[[ Record extracts, beginning ]]

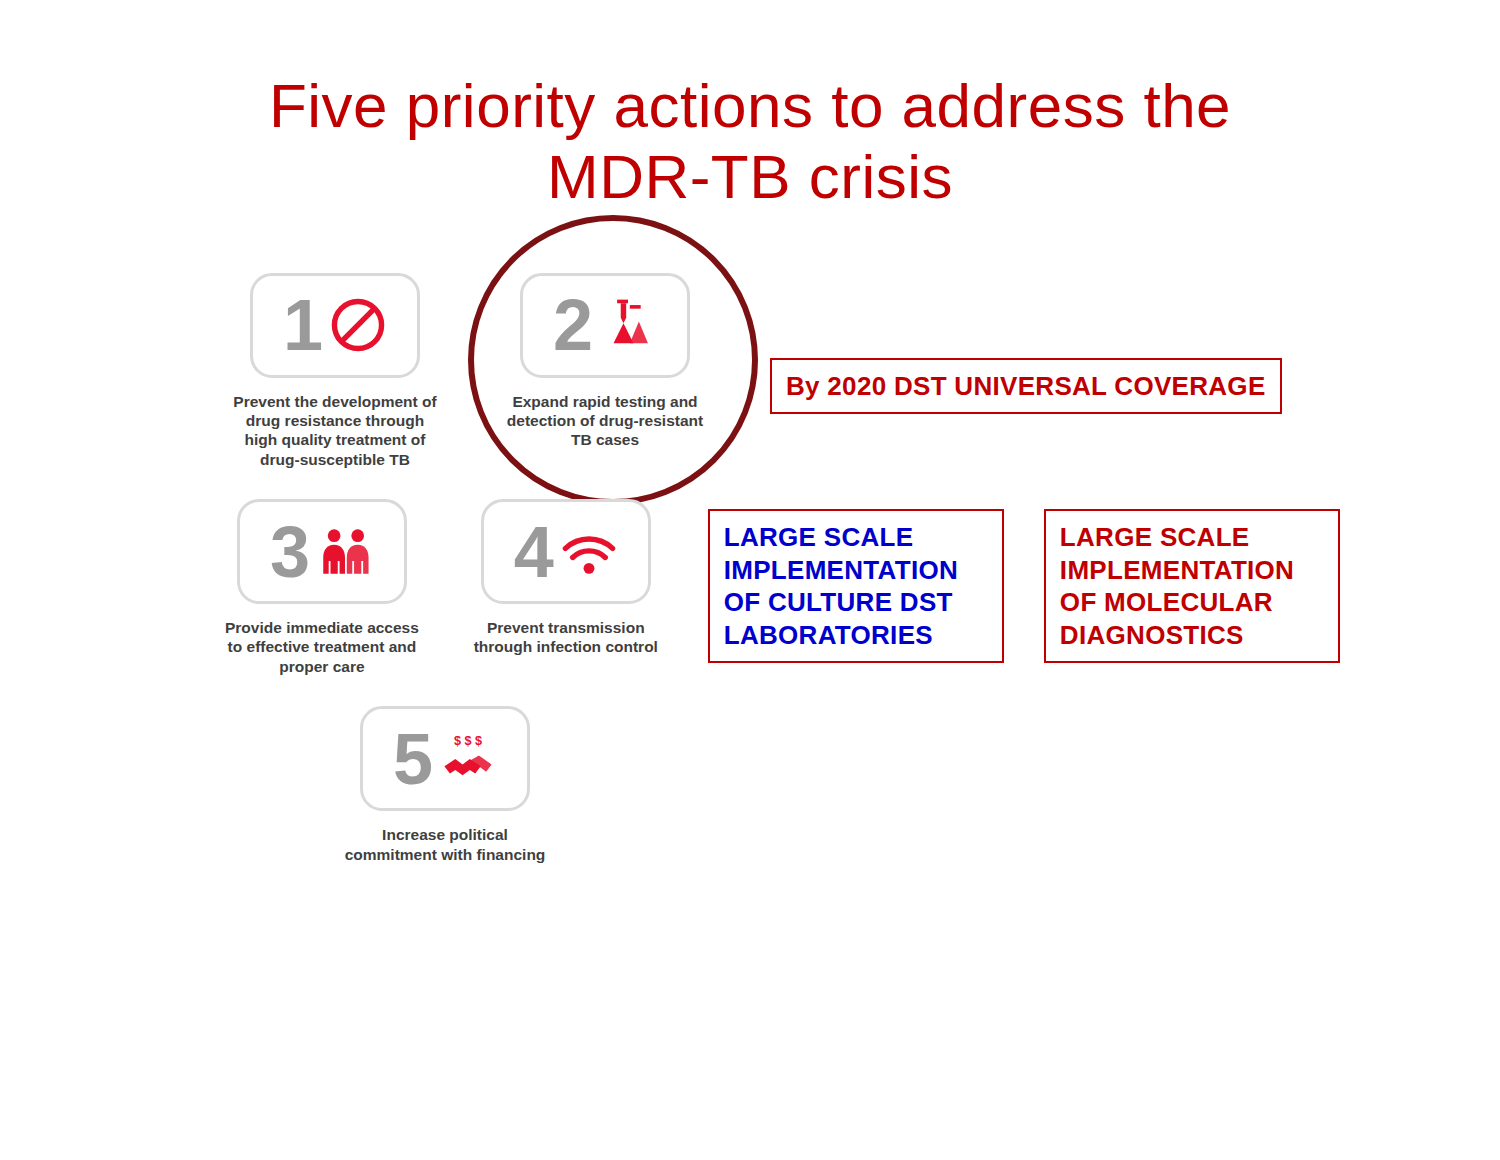Five priority actions to address the
MDR-TB crisis
1
Prevent the development of drug resistance through high quality treatment of drug-susceptible TB
2
Expand rapid testing and detection of drug-resistant TB cases
By 2020 DST UNIVERSAL COVERAGE
3
Provide immediate access to effective treatment and proper care
4
Prevent transmission through infection control
LARGE SCALE IMPLEMENTATION OF CULTURE DST LABORATORIES
LARGE SCALE IMPLEMENTATION OF MOLECULAR DIAGNOSTICS
5 $ $ $
Increase political commitment with financing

[[ Record extracts, end ]]

- [What to do] Reproduce the records in full and leave the images behind.

- [Written solution]
Five priority actions to address the
MDR-TB crisis
1
Prevent the development of drug resistance through high quality treatment of drug-susceptible TB
2
Expand rapid testing and detection of drug-resistant TB cases
By 2020 DST UNIVERSAL COVERAGE
3
Provide immediate access to effective treatment and proper care
4
Prevent transmission through infection control
LARGE SCALE IMPLEMENTATION OF CULTURE DST LABORATORIES
LARGE SCALE IMPLEMENTATION OF MOLECULAR DIAGNOSTICS
5 $ $ $
Increase political commitment with financing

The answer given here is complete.